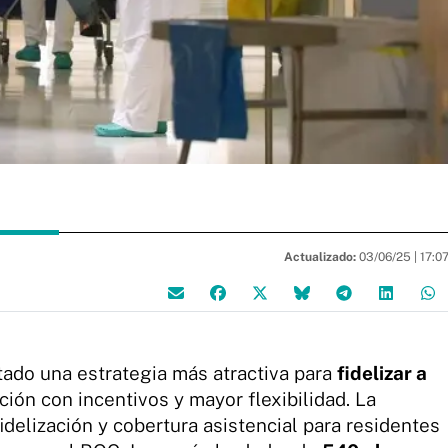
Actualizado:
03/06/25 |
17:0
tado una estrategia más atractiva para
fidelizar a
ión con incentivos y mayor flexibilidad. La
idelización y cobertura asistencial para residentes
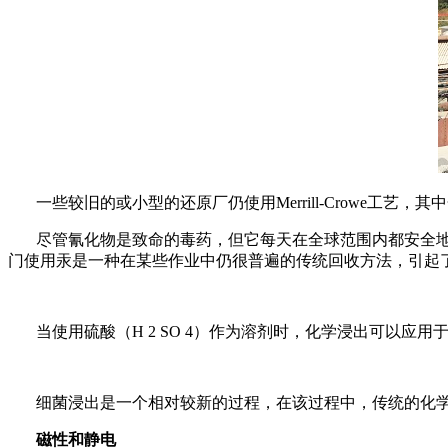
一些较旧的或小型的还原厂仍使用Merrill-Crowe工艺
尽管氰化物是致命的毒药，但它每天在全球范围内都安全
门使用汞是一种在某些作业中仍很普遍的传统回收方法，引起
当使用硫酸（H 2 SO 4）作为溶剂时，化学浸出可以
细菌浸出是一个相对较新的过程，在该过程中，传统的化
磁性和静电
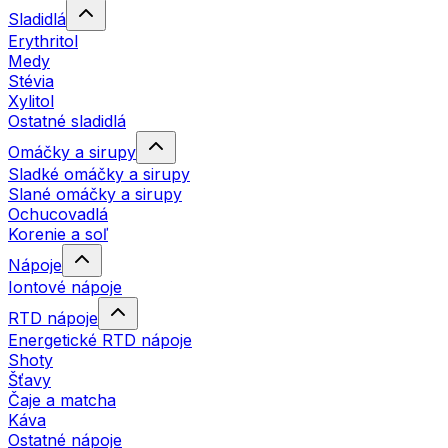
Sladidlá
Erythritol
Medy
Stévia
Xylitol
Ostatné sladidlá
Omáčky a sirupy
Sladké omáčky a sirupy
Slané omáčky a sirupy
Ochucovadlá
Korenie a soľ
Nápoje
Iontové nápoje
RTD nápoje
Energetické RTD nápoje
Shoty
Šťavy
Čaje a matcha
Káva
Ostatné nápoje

- - - - -

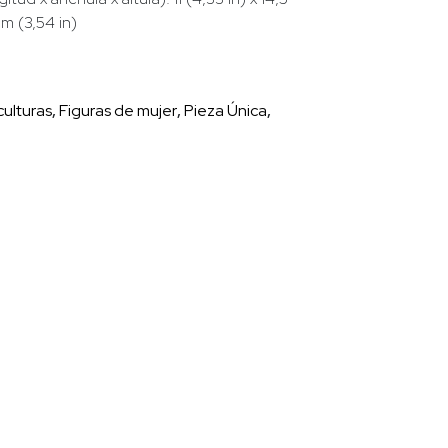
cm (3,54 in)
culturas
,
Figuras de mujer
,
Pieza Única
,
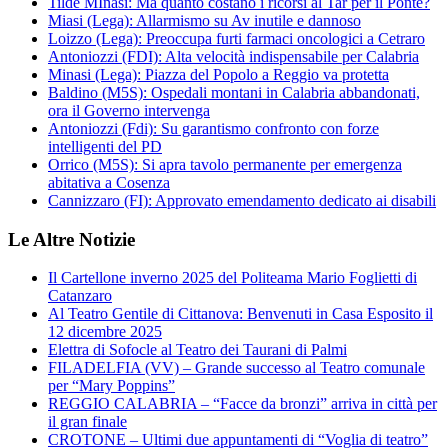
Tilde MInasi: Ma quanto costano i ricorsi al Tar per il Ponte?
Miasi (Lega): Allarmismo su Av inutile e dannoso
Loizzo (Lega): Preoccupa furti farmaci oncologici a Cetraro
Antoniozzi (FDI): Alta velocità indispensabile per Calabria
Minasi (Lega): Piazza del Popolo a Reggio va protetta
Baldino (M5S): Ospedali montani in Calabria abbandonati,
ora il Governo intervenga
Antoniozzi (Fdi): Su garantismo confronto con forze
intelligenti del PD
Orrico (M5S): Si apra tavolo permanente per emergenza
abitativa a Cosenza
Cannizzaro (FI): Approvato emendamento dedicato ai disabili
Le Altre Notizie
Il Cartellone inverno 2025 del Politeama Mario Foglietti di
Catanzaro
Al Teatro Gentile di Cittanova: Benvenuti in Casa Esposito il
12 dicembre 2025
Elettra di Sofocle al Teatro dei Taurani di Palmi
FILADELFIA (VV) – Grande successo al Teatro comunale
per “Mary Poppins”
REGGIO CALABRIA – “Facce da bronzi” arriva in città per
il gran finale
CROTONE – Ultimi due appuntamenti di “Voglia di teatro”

- - - - -

Goal of the exercise:
Going by the entries above, repeat exactly the lines that start at the line with "门使用汞是一种在某些作业中仍很普遍的传统回收方法，引起" and go on through the line with "Ostatné nápoje". Pictures are not part of the copy.

Exercise solution:
门使用汞是一种在某些作业中仍很普遍的传统回收方法，引起
当使用硫酸（H 2 SO 4）作为溶剂时，化学浸出可以
细菌浸出是一个相对较新的过程，在该过程中，传统的化
磁性和静电
Sladidlá
Erythritol
Medy
Stévia
Xylitol
Ostatné sladidlá
Omáčky a sirupy
Sladké omáčky a sirupy
Slané omáčky a sirupy
Ochucovadlá
Korenie a soľ
Nápoje
Iontové nápoje
RTD nápoje
Energetické RTD nápoje
Shoty
Šťavy
Čaje a matcha
Káva
Ostatné nápoje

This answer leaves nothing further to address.